The family will be shaken by the death of a loved one. In the immediate after math, and possibly even before death, there would be decisions that would have to be made.
If you are wanting to talk about estate planning, please give my office a call.

Thursday, March 18, 2010

Are You Ready To Co-Parent?

I have had a run of shared parenting issues lately. So when reading Make Smart Choices for Post-Divorce Co-Parenting Success I had those issues in mind. I am going to suggest that the following paragraphs add content and texture to the idea of shared parenting as much as splitting time. So I ask this: if you want shared parenting time, do you think you and the other parent are up to this kind of behavior?

Create routine co-parent check-ins:

The more co-parents communicate with one another about the children, the less likely for small issues to grow into major problems. Select days/times for phone, email or in-person visits. Discuss in advance visitation transfer agreements. List who’s responsible for what each day, week or month. Food, homework, curfews, health issues, allowances, school transportation, sport activities, play dates, holiday plans and more should be clearly agreed upon, when possible – or scheduled for further discussion. Once you have a clear parenting plan structured – follow it to the best of your ability. But allow for last-minute changes and special “favors” to facilitate cooperation.

Encourage your child’s co-parent relationship:

Regardless of your personal feelings about your ex, your children need a healthy connection with their other parent. Keep snide comments to yourself and don’t discuss your parenting frustrations with your children. Encourage your kids to maintain a caring, respectful relationship with their other parent. Remind them about Mom or Dad’s birthday and holiday gifts. Make time in the weekly schedule for phone calls, cards, email and letters to keep the children’s connection alive when your co-parent is at a distance.
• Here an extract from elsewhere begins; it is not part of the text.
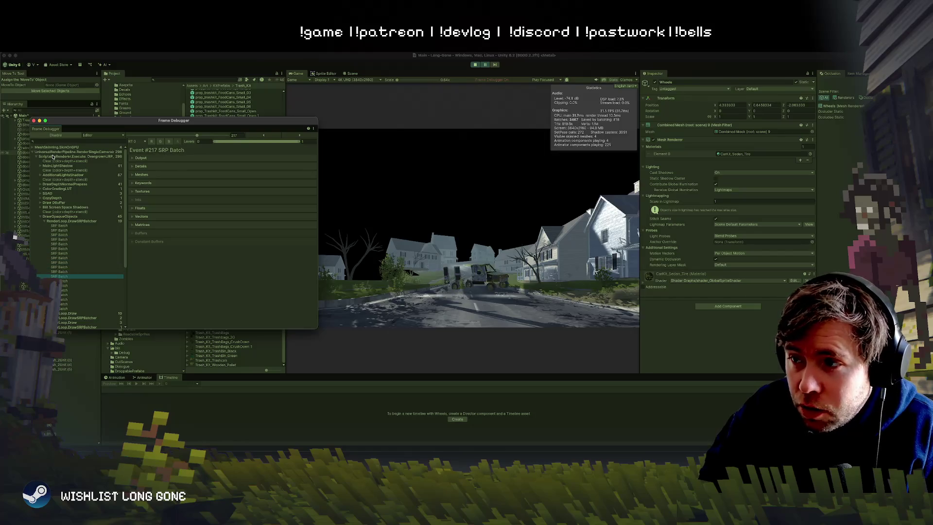
key(Down)
key(Down)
Your children will thank you when they grow up.

Be compassionate with your in-laws:

Remember that a Grandparent’s love doesn’t stop after divorce. If your children had a healthy bond with your former spouse’s extended family, don’t punish them by severing that connection. Children thrive on family attachments, holiday get-togethers and traditions they’ve come to love. Grandparents, aunts, uncles and cousins can be a great source of comfort to children during stressful times and a sense of continuity with the past. Dissolving those relationships is hurtful to both your children and the other family. Think long and hard before making such an emotionally damaging decision.

Above all, be flexible. When you allow calls from your co-parent when the kids are in your home, they will be more receptive to your calls when the tables are turned. Remember, you are still a parenting team working on behalf of your children. That commonality should enable you to overlook the thorns in your co-parenting relationship and focus on the flowering buds that are the children you are raising.
If your answer is yes, then think seriously about joint and/or shared custody.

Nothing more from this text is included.